In your article "A Surge of Teen Spirit" [SPECIAL REPORT, May 31], you focused on evangelical teens, a group with the ultimate superiority complex. They believe that they are God's chosen and that those who disagree with them are doomed to hell. Evangelism and the feelings of inferiority it breeds in people of different faiths are hardly the way to prevent school carnage. Religion in public schools can only polarize a community that needs, now more than ever, to be held together. RAMAN KHANNA Springfield, Ohio

Those teenagers who died at Columbine High School were not martyrs--at least not by the usual definition of having to choose between denying their faith and living or affirming their faith and dying. The question "Do you believe in God?" was apparently not asked by the killers in most of the deaths; this seems to indicate that they were merely taunting their victims. The final testimony of the students to their faith is compelling, but it is not martyrdom, and we distort the true meaning of the word by misusing it. KENNETH G. OLTHOFF Linthicum, Md.

NOTHING BUT COCKROACHES

Looks as if we have outsmarted ourselves again. What else besides monarch butterflies is being killed by the pollen from pest-resistant designer corn [SCIENCE, May 31]? Hundreds of types of flora and fauna are already on the endangered-species list. Others are being stamped out before receiving the protection that would guarantee their survival. The human population is due to hit 6 billion in a few months. I see a day coming when way too many humans will share the planet with nothing but starlings and cockroaches. BILL BARMETTLER Chehalis, Wash.

THE SECRET LIFE OF FANS

Re your story on driver Jeff Gordon and the popularity of NASCAR races [BUSINESS, May 31]: For six days a week, we are pillars of the community (he: Chamber of Commerce president, civic leader, successful businessman; she: homeroom mother, baseball coach, car-pool queen). But on weekends, beware! We two have driven 10 hours one way to a race. Slept in the car. Washed up in a gas station rest room. Set the VCR to record a race we actually attended. Watched the replay when we finally got home from sitting in after-race traffic for hours. When our friends read this letter in your magazine, our double life will be revealed. We are NASCAR fans. BRENT AND KIM JENSON Henryetta, Okla.

CORRECTIONS

In our report on NASCAR racing [BUSINESS, May 31], we inadvertently attributed a quote to Doris O'Bryant that was in fact made by another person who was with O'Bryant selling FANS AGAINST GORDON T shirts. We regret the error.
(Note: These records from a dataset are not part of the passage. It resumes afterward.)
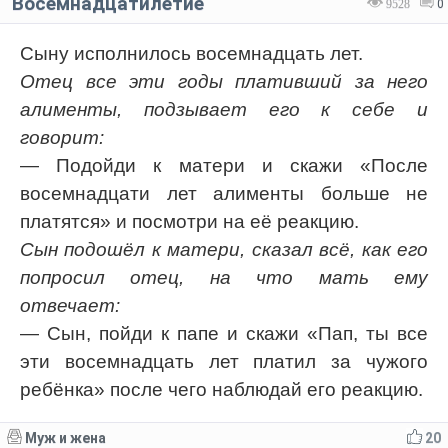
Восемнадцатилетие
9528
0
Сыну исполнилось восемнадцать лет.
Отец все эти годы плативший за него
алименты, подзывает его к себе и
говорит:
— Подойди к матери и скажи «После
восемнадцати лет алименты больше не
платятся» и посмотри на её реакцию.
Сын подошёл к матери, сказал всё, как его
попросил отец, на что мать ему
отвечает:
— Сын, пойди к папе и скажи «Пап, ты все
эти восемнадцать лет платил за чужого
ребёнка» после чего наблюдай его реакцию.
Муж и жена
20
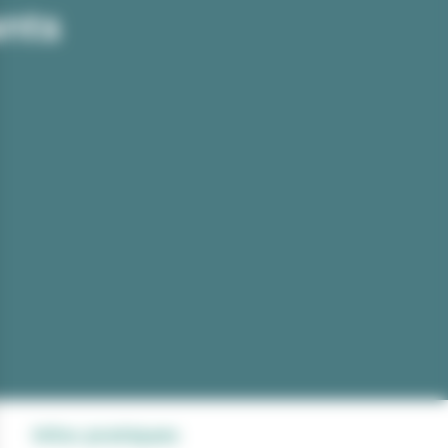
ants
Infos pratiques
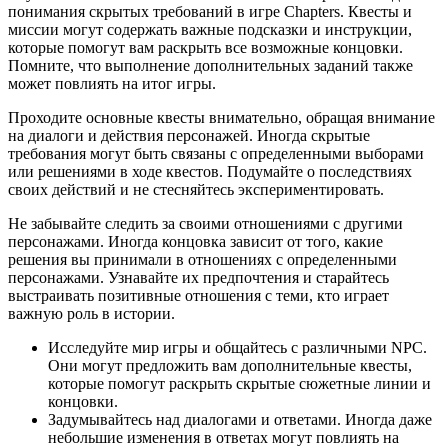
понимания скрытых требований в игре Chapters. Квесты и
миссии могут содержать важные подсказки и инструкции,
которые помогут вам раскрыть все возможные концовки.
Помните, что выполнение дополнительных заданий также
может повлиять на итог игры.
Проходите основные квесты внимательно, обращая внимание
на диалоги и действия персонажей. Иногда скрытые
требования могут быть связаны с определенными выборами
или решениями в ходе квестов. Подумайте о последствиях
своих действий и не стесняйтесь экспериментировать.
Не забывайте следить за своими отношениями с другими
персонажами. Иногда концовка зависит от того, какие
решения вы принимали в отношениях с определенными
персонажами. Узнавайте их предпочтения и старайтесь
выстраивать позитивные отношения с теми, кто играет
важную роль в истории.
Исследуйте мир игры и общайтесь с различными NPC.
Они могут предложить вам дополнительные квесты,
которые помогут раскрыть скрытые сюжетные линии и
концовки.
Задумывайтесь над диалогами и ответами. Иногда даже
небольшие изменения в ответах могут повлиять на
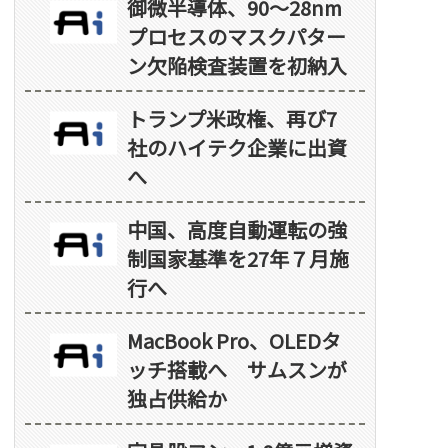
御微半導体、90～28nm
プロセスのマスクパター
ン欠陥検査装置を初納入
トランプ米政権、再び7
社のハイテク企業に出資
へ
中国、高度自動運転の強
制国家基準を27年７月施
行へ
MacBook Pro、OLEDタ
ッチ搭載へ サムスンが
独占供給か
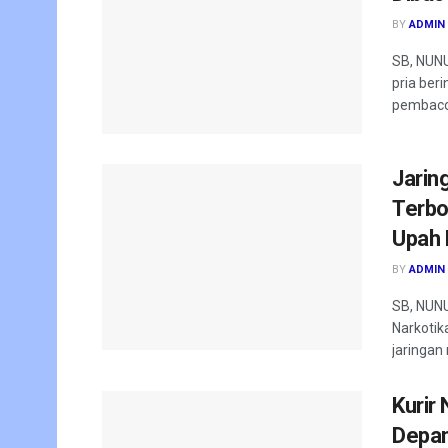
BY
ADMIN
SB, NUNU
pria ber
pembacok
Jarin
Terbo
Upah 
BY
ADMIN
SB, NUN
Narkotik
jaringan
Kurir
Depan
Our piece about prescription medicines for teenagers who exhibit moodiness or anxiety [VIEWPOINT, May 31] incorrectly referred to the authorship of a recent Internet posting that listed some possible symptoms of manic depression in teens. The posting was written with the help of the American Academy of Adolescent Child Psychiatry, not the National Association for Mental Illness.